SORGULAMAYA, ŞİDDETE MAHKUM OLMADIKLARINI ANLAMAYA BAŞLADILAR
Fidan Ataselim, Kadın Cinayetlerini Durduracağız Platformu İstanbul Temsilcisi





Kadına yönelik şiddeti durduracak olan kamudur. Biz, kendimizi bireysel kurtuluş modellerinden ayrıştırıyoruz. ‘İlham veren kadınlar’ gibi söylemlerin, özsavunma atölyelerinin doğru olmadığını düşünüyoruz. Kadınları teker teker koruyarak bir çözüme varamayız, bütün kadınların kurtulmasını sağlayacak bir şey gerekiyor. Bu da somut koşulların somut analizini yaptığımızda kamusal yükümlülükler getiren İstanbul Sözleşmesi’dir.

Uyanan, hayatını değiştirmeye çalışan kadınların sayısı az değil

Kadınlarda da toplumda da çok ciddi bir değişim olduğunu düşünüyorum.
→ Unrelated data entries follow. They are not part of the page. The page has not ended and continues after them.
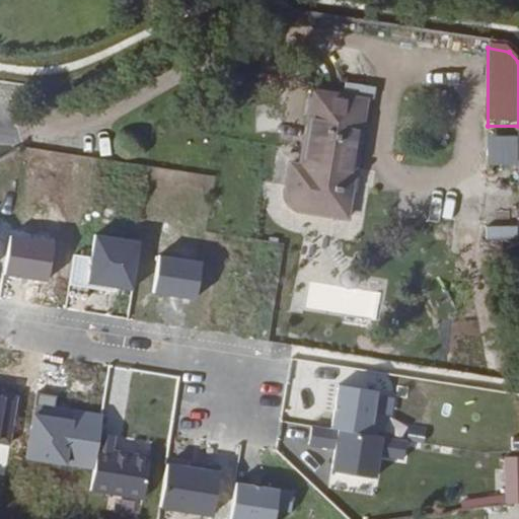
[(351,220),(369,105),(317,96),(305,171),(294,170),(290,204),(291,208),(293,210),(296,212),(304,214),(351,220)]
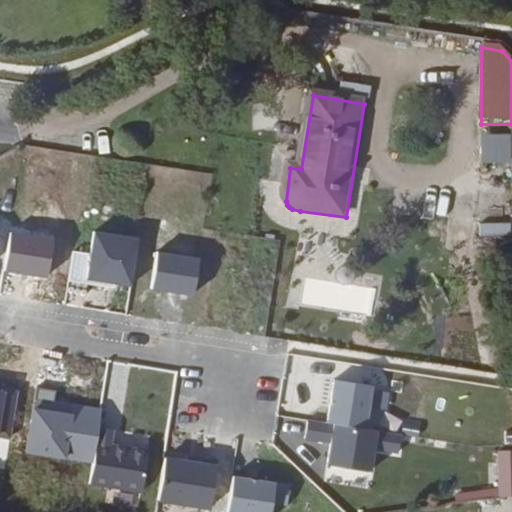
[(55,236),(10,230),(5,271),(49,277),(55,236)]
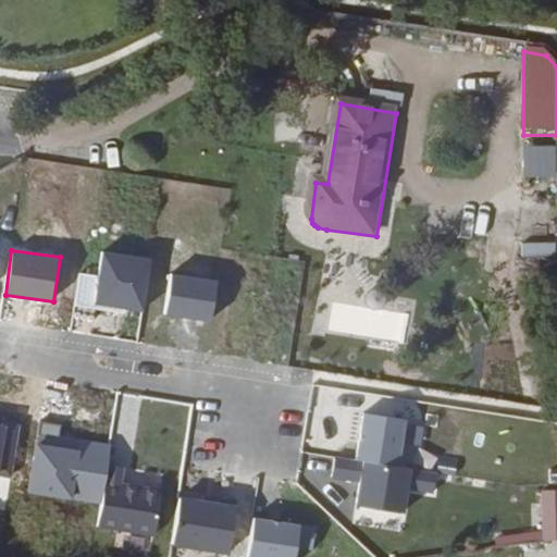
[(149,261),(101,254),(98,274),(77,271),(73,305),(141,314),(149,261)]
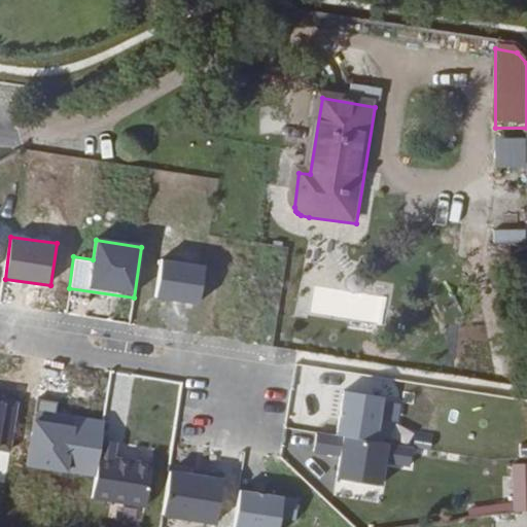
[(202,267),(160,259),(153,296),(197,304),(202,267)]
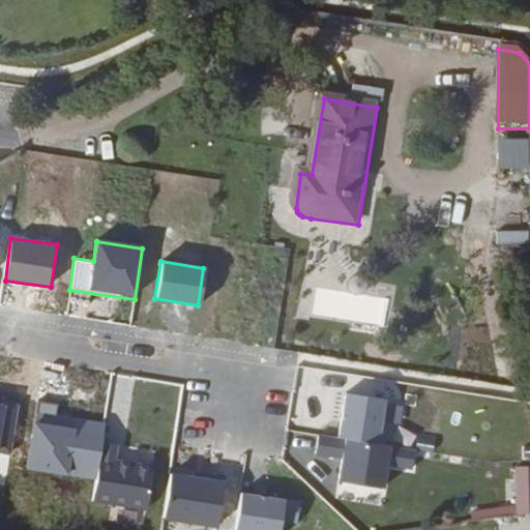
[(386,400),(345,391),(335,436),(378,444),(386,400)]
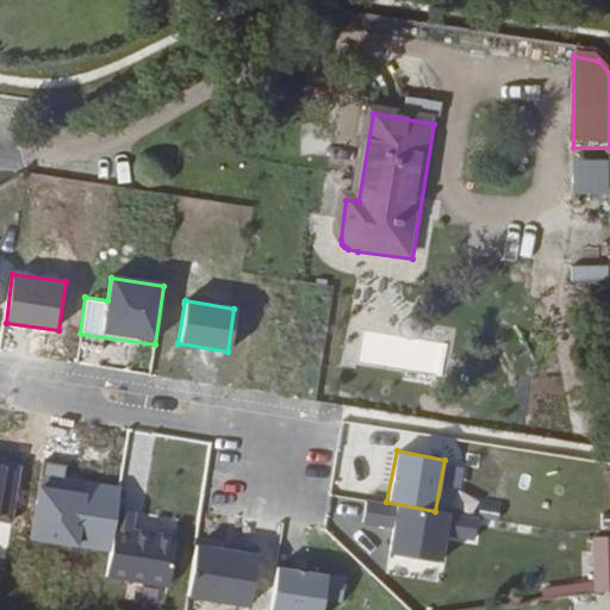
[(116,491),(39,477),(30,536),(107,551),(113,510),(116,491)]
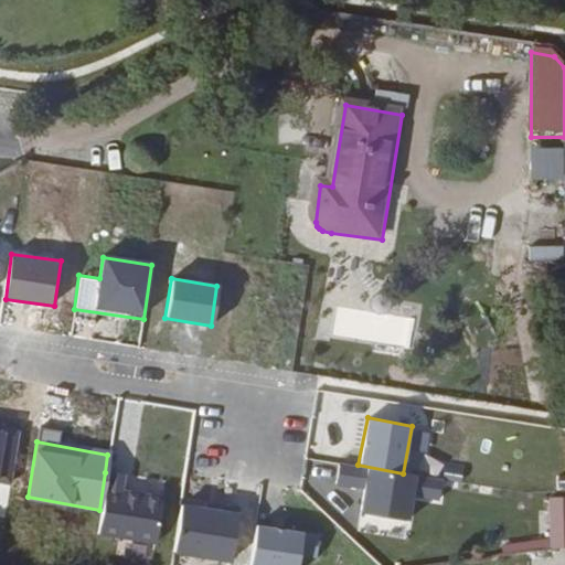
[(366,467),(361,511),(412,518),(417,476),(366,467)]
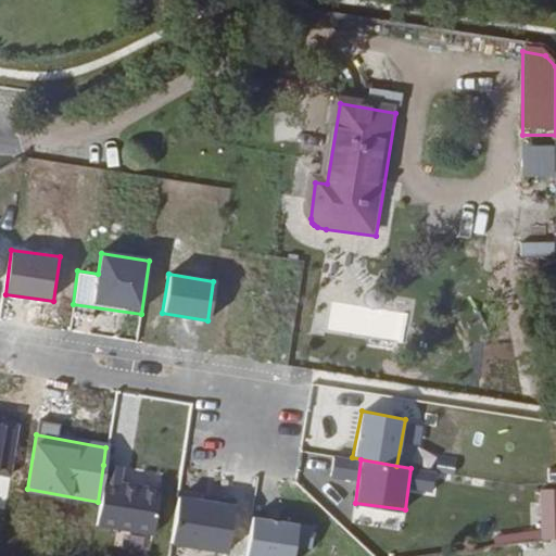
[(161,475),(103,465),(98,502),(95,526),(152,535),(161,475)]
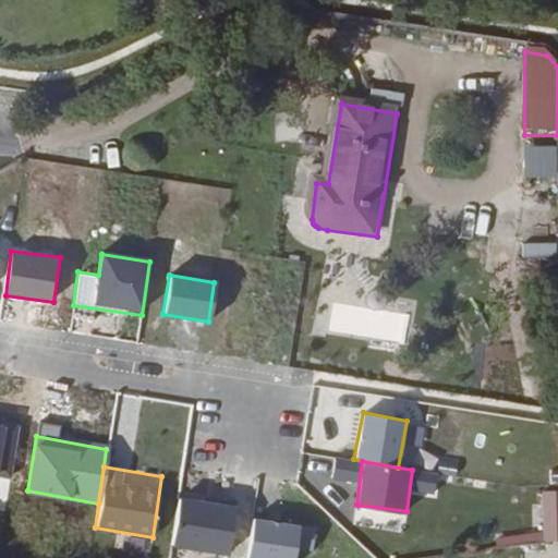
[(233,506),(177,497),(170,544),(228,555),(233,506)]
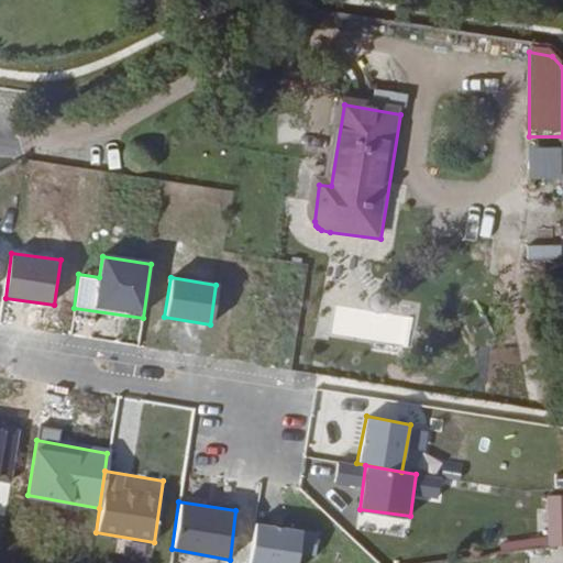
[(562,503),(542,505),(541,558),(562,554),(562,503)]
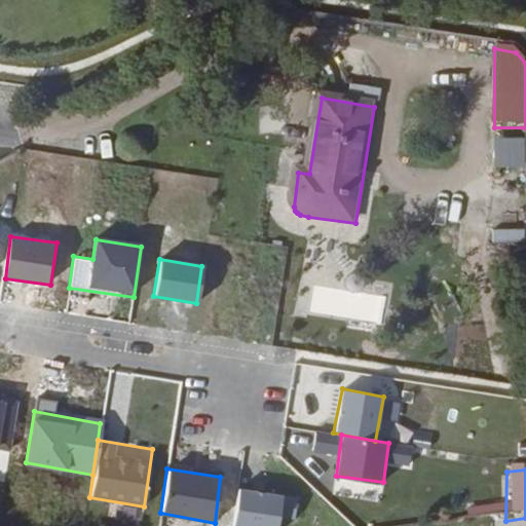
[(278,525),(284,496),(238,489),(232,525),(278,525)]
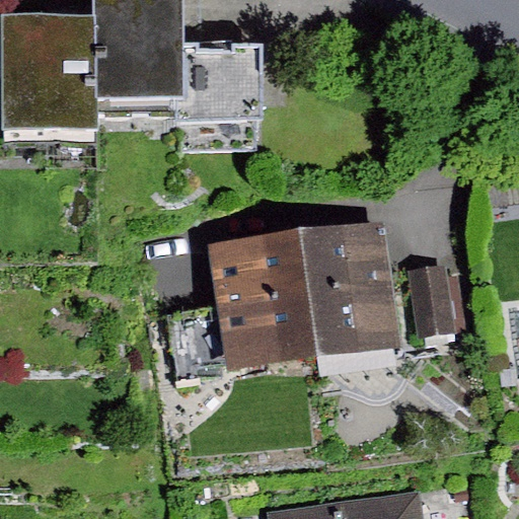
[(98,0),(99,15),(99,99),(181,99),(181,45),(181,0),(98,0)]
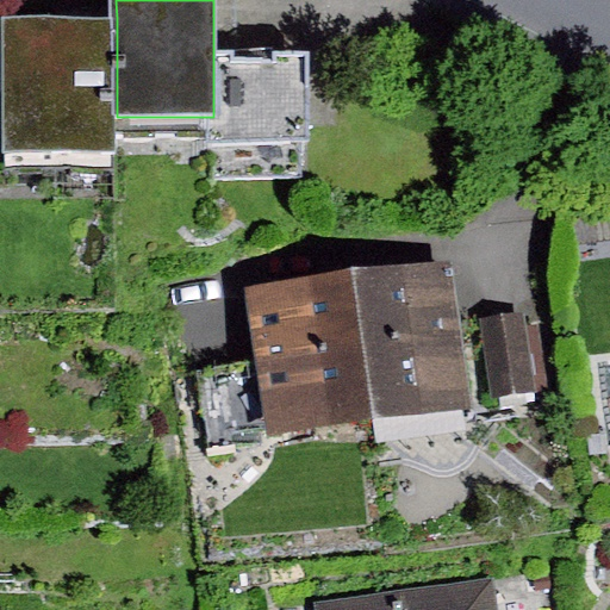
[(117,18),(0,18),(0,92),(6,92),(6,167),(117,167),(117,117),(117,18)]
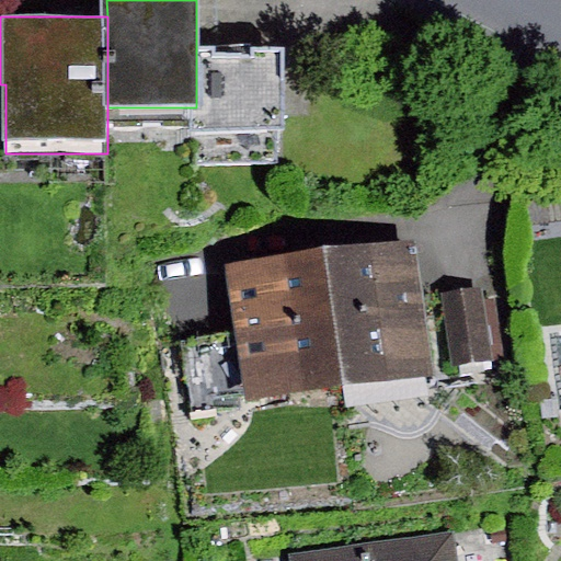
[(285,47),(196,48),(196,107),(196,128),(286,127),(285,47)]
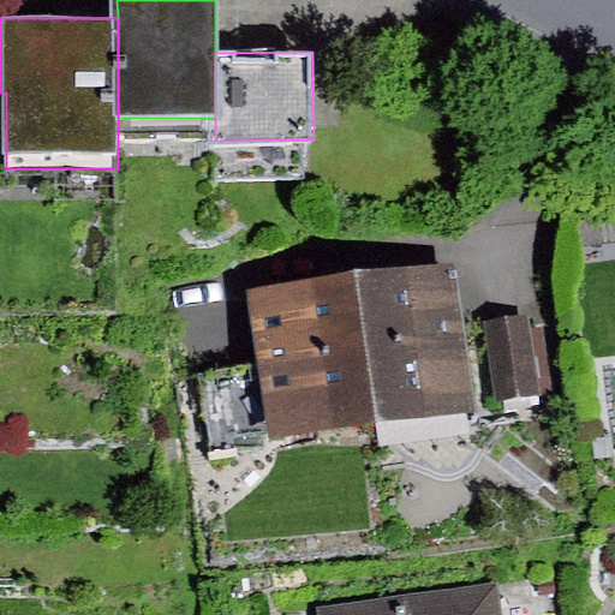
[(457,276),(358,288),(377,443),(478,431),(457,276)]
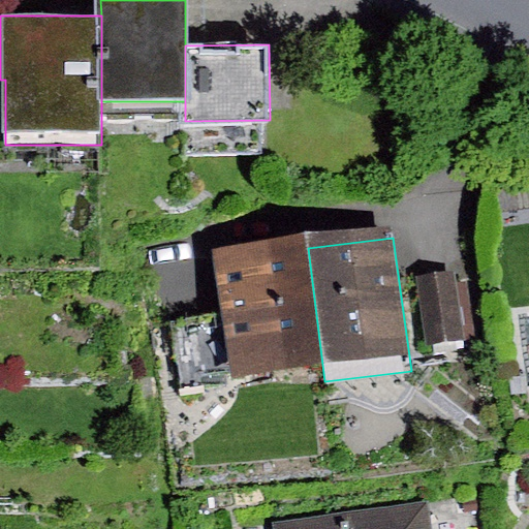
[(308,248),(216,259),(232,393),(324,381),(308,248)]
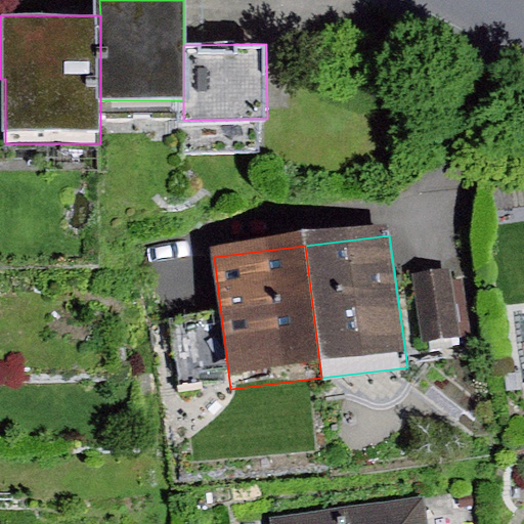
[(446,286),(407,290),(416,361),(454,357),(446,286)]
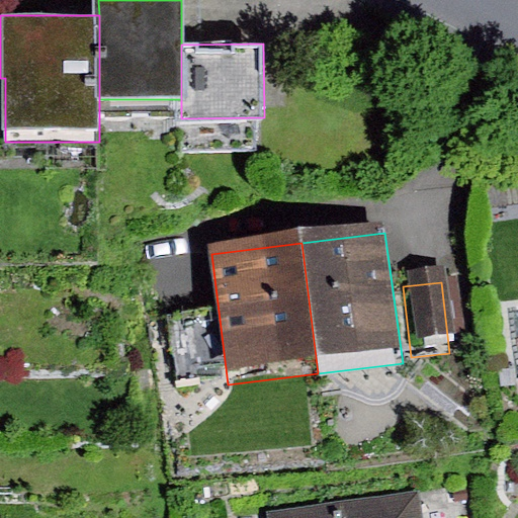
[(423,494),(426,517),(480,517),(476,488),(423,494)]
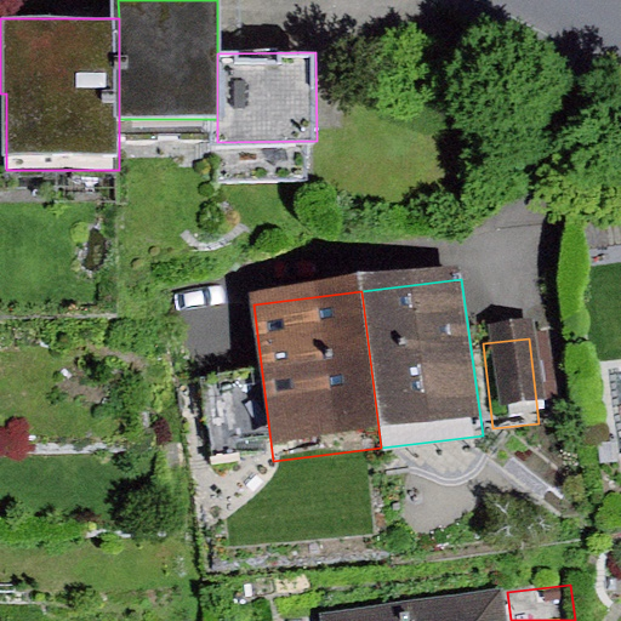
[(511,620),(507,592),(318,613),(318,620),(511,620)]
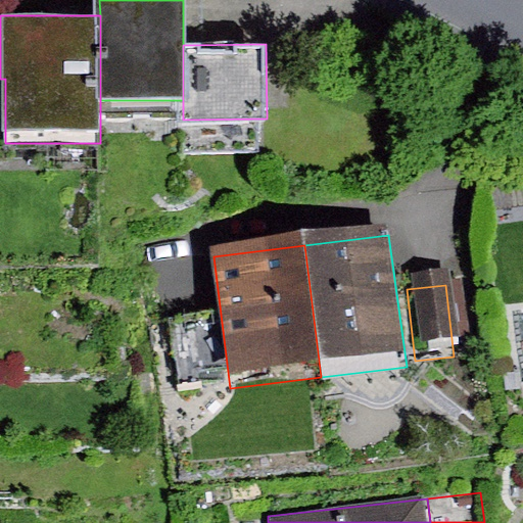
All buildings are outlined.
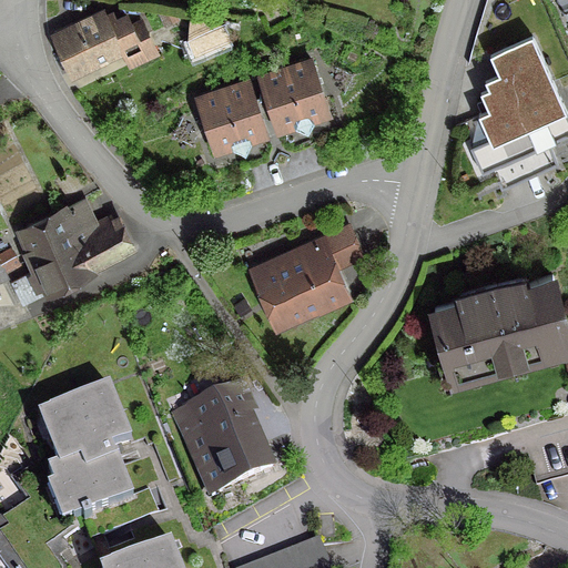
[(176,19),(172,10),(158,17),(163,26),(176,19)]
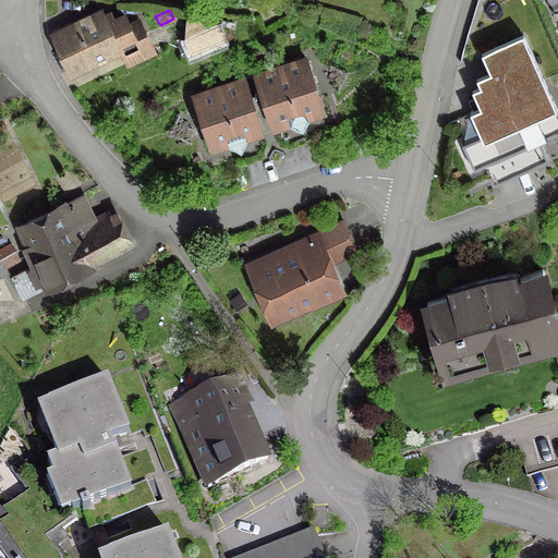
[(106,25),(100,14),(52,37),(69,70),(138,36),(131,22),(126,24),(122,16),(106,25)]
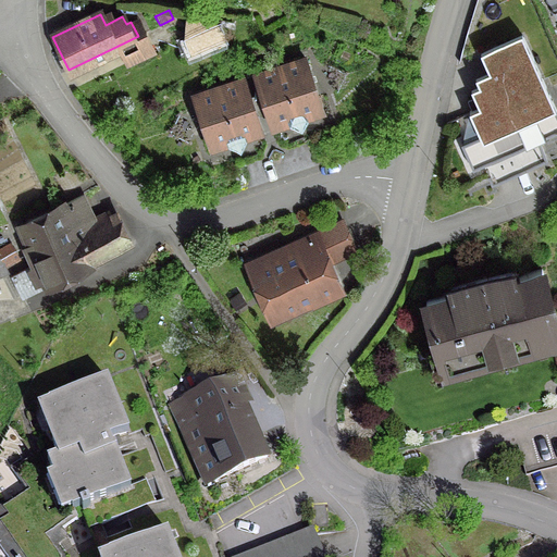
[(183,39),(186,39),(190,50),(223,37),(218,25),(185,22),(183,39)]
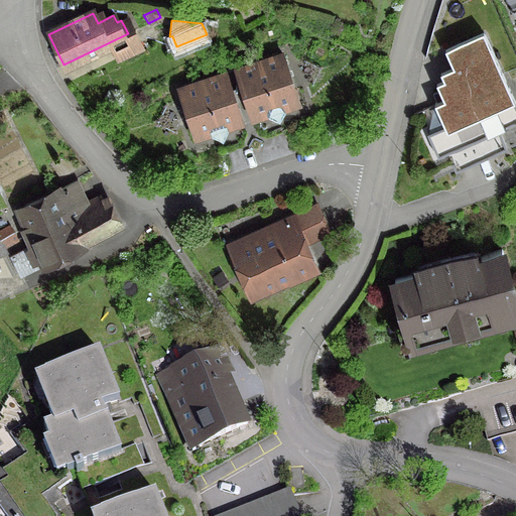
[(440,122),(509,92),(480,26),(441,43),(453,68),(433,77),(440,93),(429,98),(440,122)]
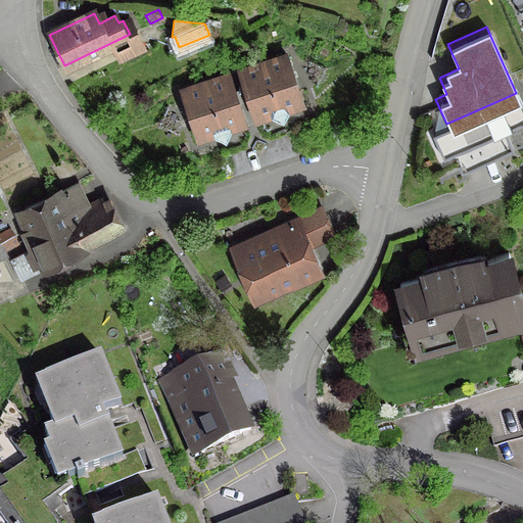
[(300,103),(285,56),(238,72),(253,119),(268,113),(270,117),(282,124),(288,111),(286,107),(300,103)]
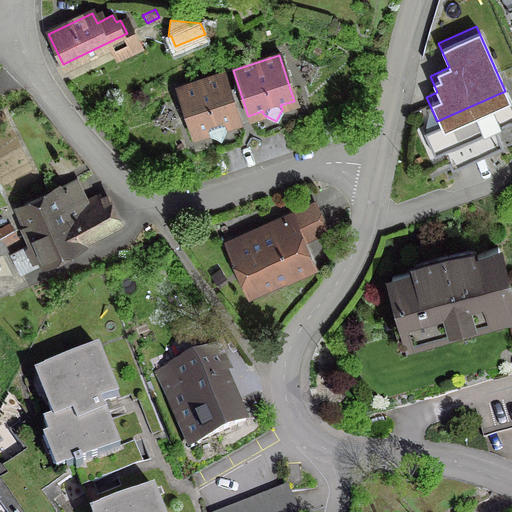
[(224,124),(238,120),(223,73),(176,89),(192,135),(206,130),(207,134),(219,140),(225,128),(224,124)]
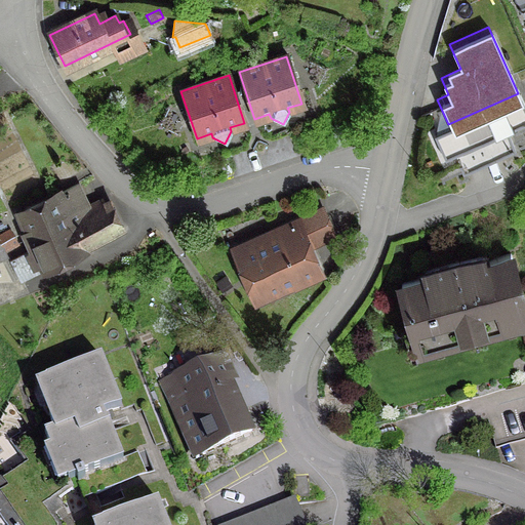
[(524,110),(518,93),(448,124),(432,131),(443,156),(524,118),(524,110)]
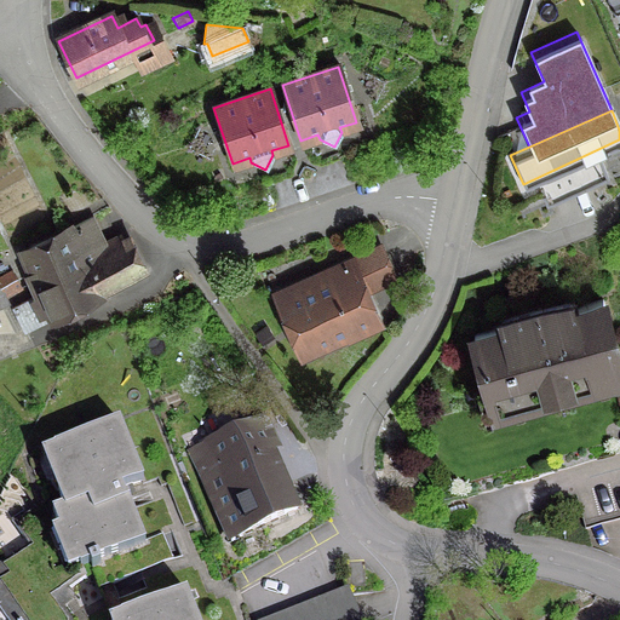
[(75,225),(65,230),(96,290),(141,267),(128,240),(121,244),(119,236),(104,244),(91,217),(75,225)]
Kadınlar sorgulamaya başladı, şiddete mahkûm olmadıklarını anladı. Kadınların çoğunluğu bir şiddetle karşılaştığında sessiz kalmıyor, karakola gidiyor, sosyal medyada sesini duyurmaya çalışıyor. Daha fazla hak talep ettikleri, “Erkeklerin dediği doğrudur” diye kabul etmedikleri için erkeklerin baskısıyla karşılaşıyorlar. Maalesef kadın cinayetiyle sonuçlanan kötü yönlerini gördüğümüz gibi, iyi yönünü de görmemiz gerekir. Uyanan, kendi hayatını değiştirmeye çalışan, haklarından vazgeçmeyen kadınlar var.

Kadınlar, sosyal medya hesaplarımızın başında yardım talep edenlere hemen yanıt vermek için nöbet tutuyor, mesaj atanlara inanarak yanıt veriyor, her eyleme katılıyor, duruşmalara gidiyor. Bunca emeğin sonunda kazandığımız nice şey oluyor. “Asla yalnız yürümeyeceksin” sloganı gerçek bir slogan ve vücut buluyor.

Kadın Cinayetlerini Durduracağız Platformu, 25 Kasım Kadına Yönelik Şiddete Karşı Uluslararası Mücadele Günü kapsamında bugün saat 15.00’te, Kadıköy’deki Beşiktaş İskelesi’nin önünde olacak.